*** Opening of TASK INPUTS ***
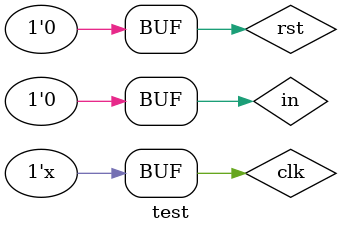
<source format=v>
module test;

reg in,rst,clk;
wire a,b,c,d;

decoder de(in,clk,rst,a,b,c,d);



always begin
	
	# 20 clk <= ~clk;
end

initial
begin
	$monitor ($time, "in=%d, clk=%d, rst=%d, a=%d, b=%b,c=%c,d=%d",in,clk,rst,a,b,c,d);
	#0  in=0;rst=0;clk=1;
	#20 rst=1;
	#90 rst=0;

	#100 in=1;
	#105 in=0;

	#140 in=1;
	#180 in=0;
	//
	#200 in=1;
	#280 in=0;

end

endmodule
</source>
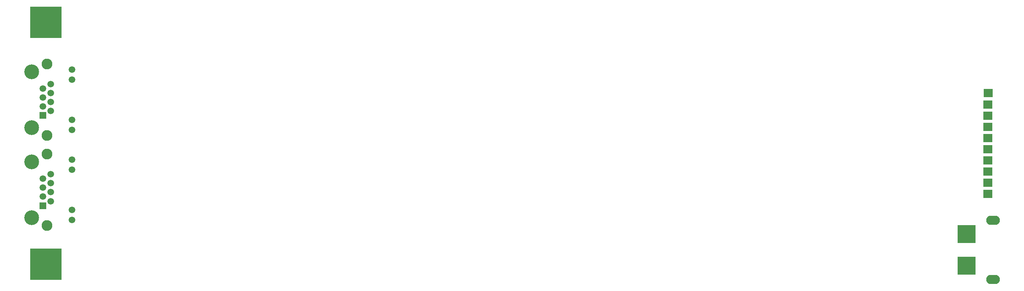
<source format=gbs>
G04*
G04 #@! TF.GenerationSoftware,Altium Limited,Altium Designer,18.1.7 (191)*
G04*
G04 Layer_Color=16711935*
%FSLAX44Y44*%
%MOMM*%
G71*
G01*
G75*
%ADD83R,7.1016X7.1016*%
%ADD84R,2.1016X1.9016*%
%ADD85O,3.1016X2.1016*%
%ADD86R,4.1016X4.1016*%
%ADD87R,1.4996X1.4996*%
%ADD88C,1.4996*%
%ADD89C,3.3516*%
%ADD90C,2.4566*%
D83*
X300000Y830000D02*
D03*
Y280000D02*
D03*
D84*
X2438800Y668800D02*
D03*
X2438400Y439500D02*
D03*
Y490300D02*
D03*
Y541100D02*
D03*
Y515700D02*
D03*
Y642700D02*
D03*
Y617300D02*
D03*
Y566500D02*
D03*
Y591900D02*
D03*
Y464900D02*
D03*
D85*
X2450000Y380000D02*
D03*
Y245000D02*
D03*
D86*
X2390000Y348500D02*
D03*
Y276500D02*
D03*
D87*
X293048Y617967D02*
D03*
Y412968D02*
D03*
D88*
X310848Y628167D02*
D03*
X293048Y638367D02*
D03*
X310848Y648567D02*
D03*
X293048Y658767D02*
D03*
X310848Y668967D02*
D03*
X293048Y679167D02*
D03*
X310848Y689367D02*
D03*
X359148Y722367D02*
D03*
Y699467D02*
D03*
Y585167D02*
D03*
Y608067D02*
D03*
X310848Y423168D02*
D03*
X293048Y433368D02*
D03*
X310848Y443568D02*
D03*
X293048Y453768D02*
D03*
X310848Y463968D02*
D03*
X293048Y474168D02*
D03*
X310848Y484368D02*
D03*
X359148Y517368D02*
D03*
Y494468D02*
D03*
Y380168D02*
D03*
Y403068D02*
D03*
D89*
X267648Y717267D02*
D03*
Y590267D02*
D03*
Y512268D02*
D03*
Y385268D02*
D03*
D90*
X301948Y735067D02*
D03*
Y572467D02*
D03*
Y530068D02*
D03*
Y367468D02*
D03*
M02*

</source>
*** Close of TASK INPUTS ***
● **EXERCISE GOAL**: From the first line to the last, retype the data above exactly, but not its images.

● **FINISHED TASK**:
<source format=v>
module test;

reg in,rst,clk;
wire a,b,c,d;

decoder de(in,clk,rst,a,b,c,d);



always begin
	
	# 20 clk <= ~clk;
end

initial
begin
	$monitor ($time, "in=%d, clk=%d, rst=%d, a=%d, b=%b,c=%c,d=%d",in,clk,rst,a,b,c,d);
	#0  in=0;rst=0;clk=1;
	#20 rst=1;
	#90 rst=0;

	#100 in=1;
	#105 in=0;

	#140 in=1;
	#180 in=0;
	//
	#200 in=1;
	#280 in=0;

end

endmodule
</source>
<source format=gbs>
G04*
G04 #@! TF.GenerationSoftware,Altium Limited,Altium Designer,18.1.7 (191)*
G04*
G04 Layer_Color=16711935*
%FSLAX44Y44*%
%MOMM*%
G71*
G01*
G75*
%ADD83R,7.1016X7.1016*%
%ADD84R,2.1016X1.9016*%
%ADD85O,3.1016X2.1016*%
%ADD86R,4.1016X4.1016*%
%ADD87R,1.4996X1.4996*%
%ADD88C,1.4996*%
%ADD89C,3.3516*%
%ADD90C,2.4566*%
D83*
X300000Y830000D02*
D03*
Y280000D02*
D03*
D84*
X2438800Y668800D02*
D03*
X2438400Y439500D02*
D03*
Y490300D02*
D03*
Y541100D02*
D03*
Y515700D02*
D03*
Y642700D02*
D03*
Y617300D02*
D03*
Y566500D02*
D03*
Y591900D02*
D03*
Y464900D02*
D03*
D85*
X2450000Y380000D02*
D03*
Y245000D02*
D03*
D86*
X2390000Y348500D02*
D03*
Y276500D02*
D03*
D87*
X293048Y617967D02*
D03*
Y412968D02*
D03*
D88*
X310848Y628167D02*
D03*
X293048Y638367D02*
D03*
X310848Y648567D02*
D03*
X293048Y658767D02*
D03*
X310848Y668967D02*
D03*
X293048Y679167D02*
D03*
X310848Y689367D02*
D03*
X359148Y722367D02*
D03*
Y699467D02*
D03*
Y585167D02*
D03*
Y608067D02*
D03*
X310848Y423168D02*
D03*
X293048Y433368D02*
D03*
X310848Y443568D02*
D03*
X293048Y453768D02*
D03*
X310848Y463968D02*
D03*
X293048Y474168D02*
D03*
X310848Y484368D02*
D03*
X359148Y517368D02*
D03*
Y494468D02*
D03*
Y380168D02*
D03*
Y403068D02*
D03*
D89*
X267648Y717267D02*
D03*
Y590267D02*
D03*
Y512268D02*
D03*
Y385268D02*
D03*
D90*
X301948Y735067D02*
D03*
Y572467D02*
D03*
Y530068D02*
D03*
Y367468D02*
D03*
M02*

</source>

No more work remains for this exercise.